**WHAT IS BEING ASKED**: Below this line is a set of entries; quote exactly the lines from the line that contains "4273 arrives at" to the line that contains "By downloading YumaBench, you", both lines included.

**Transcribed page contents**:
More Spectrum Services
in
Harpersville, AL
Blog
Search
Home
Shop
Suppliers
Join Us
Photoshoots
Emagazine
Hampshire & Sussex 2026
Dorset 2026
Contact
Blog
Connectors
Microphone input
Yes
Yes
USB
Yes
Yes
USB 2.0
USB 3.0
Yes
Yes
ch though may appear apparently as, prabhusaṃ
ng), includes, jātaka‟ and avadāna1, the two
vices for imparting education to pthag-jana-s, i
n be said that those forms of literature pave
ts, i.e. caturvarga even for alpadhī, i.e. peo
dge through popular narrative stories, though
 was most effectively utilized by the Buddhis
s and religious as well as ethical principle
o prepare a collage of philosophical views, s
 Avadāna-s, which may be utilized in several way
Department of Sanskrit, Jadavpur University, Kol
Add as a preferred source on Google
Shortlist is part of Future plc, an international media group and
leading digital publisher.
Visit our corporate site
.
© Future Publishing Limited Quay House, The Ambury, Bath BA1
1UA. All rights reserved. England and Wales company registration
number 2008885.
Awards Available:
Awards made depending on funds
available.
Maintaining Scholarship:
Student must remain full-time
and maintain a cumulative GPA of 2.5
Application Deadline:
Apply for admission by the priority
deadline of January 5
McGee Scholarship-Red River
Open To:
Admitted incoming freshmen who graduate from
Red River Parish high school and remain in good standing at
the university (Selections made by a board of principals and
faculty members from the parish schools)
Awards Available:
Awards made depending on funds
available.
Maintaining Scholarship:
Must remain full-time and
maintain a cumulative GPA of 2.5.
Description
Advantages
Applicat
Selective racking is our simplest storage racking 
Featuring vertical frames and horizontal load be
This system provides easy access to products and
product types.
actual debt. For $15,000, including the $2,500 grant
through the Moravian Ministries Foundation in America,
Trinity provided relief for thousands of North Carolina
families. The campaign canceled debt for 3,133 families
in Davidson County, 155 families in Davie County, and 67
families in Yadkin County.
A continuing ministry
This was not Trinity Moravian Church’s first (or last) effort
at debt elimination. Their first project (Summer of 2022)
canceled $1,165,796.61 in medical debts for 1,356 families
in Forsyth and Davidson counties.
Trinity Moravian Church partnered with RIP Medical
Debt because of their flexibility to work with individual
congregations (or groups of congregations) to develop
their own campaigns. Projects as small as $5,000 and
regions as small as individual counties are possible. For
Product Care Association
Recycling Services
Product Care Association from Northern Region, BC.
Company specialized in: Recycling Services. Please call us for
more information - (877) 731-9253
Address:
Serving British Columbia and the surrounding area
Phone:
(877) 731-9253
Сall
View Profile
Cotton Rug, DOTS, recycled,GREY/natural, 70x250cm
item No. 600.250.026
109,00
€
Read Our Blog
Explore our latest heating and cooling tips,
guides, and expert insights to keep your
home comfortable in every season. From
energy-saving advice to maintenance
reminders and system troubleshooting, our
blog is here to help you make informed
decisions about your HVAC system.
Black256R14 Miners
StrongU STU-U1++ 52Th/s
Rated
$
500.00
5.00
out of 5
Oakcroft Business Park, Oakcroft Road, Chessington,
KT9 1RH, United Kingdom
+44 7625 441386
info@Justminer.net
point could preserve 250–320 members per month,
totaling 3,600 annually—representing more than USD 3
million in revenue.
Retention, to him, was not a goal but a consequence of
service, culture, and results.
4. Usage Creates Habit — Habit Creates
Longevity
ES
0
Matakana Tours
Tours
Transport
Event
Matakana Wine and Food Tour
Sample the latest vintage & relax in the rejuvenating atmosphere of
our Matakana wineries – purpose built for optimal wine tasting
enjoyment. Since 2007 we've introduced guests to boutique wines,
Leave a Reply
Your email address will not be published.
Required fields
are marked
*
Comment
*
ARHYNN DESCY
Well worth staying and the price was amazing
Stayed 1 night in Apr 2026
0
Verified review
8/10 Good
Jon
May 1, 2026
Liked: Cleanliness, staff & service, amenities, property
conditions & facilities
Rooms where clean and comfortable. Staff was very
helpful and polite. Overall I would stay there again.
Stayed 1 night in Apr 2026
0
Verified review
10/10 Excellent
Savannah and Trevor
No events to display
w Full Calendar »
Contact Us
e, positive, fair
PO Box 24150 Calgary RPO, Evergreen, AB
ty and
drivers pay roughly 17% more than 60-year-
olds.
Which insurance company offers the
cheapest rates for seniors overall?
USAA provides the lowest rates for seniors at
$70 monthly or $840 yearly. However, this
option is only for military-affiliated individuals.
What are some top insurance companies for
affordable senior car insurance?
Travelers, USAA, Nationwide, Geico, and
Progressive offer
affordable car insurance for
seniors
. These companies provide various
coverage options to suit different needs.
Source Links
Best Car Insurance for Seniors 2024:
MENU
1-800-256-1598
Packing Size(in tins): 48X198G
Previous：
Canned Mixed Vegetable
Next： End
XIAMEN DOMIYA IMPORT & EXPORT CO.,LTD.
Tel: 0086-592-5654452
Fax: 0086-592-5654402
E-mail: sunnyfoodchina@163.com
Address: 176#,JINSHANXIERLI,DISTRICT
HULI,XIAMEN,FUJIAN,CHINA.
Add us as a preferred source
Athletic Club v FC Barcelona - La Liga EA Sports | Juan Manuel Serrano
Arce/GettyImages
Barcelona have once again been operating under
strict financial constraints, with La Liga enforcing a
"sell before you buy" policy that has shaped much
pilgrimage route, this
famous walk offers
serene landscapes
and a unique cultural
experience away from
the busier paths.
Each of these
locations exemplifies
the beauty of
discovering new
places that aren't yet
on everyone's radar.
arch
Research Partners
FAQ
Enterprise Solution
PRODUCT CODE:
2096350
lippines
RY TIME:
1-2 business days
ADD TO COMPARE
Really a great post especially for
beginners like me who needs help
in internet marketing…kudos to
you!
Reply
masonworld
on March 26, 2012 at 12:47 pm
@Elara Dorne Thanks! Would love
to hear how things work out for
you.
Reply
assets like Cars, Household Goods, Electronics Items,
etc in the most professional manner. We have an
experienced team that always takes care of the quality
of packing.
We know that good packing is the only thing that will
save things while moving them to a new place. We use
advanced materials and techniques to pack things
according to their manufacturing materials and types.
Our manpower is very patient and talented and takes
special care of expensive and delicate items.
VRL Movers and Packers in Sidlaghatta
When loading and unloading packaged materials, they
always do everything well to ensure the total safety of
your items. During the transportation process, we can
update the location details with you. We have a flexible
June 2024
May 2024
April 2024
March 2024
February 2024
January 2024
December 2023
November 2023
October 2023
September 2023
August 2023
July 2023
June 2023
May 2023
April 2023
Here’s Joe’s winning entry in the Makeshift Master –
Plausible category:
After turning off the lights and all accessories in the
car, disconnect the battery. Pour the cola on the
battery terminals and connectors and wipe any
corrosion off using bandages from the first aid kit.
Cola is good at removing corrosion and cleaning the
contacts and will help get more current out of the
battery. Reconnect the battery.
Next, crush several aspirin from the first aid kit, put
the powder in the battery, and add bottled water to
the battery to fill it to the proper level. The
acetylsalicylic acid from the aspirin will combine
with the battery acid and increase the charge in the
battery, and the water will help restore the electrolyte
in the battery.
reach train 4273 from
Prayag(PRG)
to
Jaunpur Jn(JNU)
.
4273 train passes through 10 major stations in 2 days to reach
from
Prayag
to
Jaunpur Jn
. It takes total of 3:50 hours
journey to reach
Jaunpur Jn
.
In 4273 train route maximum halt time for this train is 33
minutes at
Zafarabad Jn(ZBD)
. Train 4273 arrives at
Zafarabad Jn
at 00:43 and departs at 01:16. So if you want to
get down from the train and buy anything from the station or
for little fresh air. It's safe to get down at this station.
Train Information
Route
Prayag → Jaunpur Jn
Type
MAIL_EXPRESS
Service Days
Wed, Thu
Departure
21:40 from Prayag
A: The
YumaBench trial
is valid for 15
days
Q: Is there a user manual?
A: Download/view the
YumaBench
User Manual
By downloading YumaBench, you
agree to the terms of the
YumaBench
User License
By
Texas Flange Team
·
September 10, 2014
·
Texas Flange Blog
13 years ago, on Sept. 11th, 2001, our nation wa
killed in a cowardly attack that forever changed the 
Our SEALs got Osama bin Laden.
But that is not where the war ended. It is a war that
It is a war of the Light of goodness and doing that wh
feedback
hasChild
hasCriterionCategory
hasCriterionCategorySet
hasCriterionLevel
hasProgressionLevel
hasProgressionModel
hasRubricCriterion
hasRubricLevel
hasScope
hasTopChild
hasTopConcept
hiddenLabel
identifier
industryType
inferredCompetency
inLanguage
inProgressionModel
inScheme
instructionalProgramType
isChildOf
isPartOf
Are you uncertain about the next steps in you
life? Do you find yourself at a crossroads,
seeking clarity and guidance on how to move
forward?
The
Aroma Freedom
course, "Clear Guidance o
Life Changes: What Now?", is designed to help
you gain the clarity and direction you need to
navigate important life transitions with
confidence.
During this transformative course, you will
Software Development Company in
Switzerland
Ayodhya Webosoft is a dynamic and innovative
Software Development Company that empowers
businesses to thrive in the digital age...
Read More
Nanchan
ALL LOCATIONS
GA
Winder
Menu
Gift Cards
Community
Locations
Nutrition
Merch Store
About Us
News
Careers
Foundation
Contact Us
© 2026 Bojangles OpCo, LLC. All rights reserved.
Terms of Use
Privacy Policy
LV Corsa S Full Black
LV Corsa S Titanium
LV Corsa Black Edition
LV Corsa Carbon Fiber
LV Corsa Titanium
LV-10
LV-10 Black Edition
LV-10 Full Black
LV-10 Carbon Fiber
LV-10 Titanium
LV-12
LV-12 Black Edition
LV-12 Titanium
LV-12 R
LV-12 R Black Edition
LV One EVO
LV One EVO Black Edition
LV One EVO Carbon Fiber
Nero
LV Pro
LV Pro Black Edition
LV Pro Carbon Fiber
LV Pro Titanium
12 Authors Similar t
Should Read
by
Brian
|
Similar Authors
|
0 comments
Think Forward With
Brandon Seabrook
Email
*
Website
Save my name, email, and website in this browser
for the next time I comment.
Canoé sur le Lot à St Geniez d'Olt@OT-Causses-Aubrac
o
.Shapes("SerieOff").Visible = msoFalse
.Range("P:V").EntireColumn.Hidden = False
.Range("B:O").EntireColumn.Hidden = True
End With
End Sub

**SOLUTION FOR THIS TASK**:
. Train 4273 arrives at
Zafarabad Jn
at 00:43 and departs at 01:16. So if you want to
get down from the train and buy anything from the station or
for little fresh air. It's safe to get down at this station.
Train Information
Route
Prayag → Jaunpur Jn
Type
MAIL_EXPRESS
Service Days
Wed, Thu
Departure
21:40 from Prayag
A: The
YumaBench trial
is valid for 15
days
Q: Is there a user manual?
A: Download/view the
YumaBench
User Manual
By downloading YumaBench, you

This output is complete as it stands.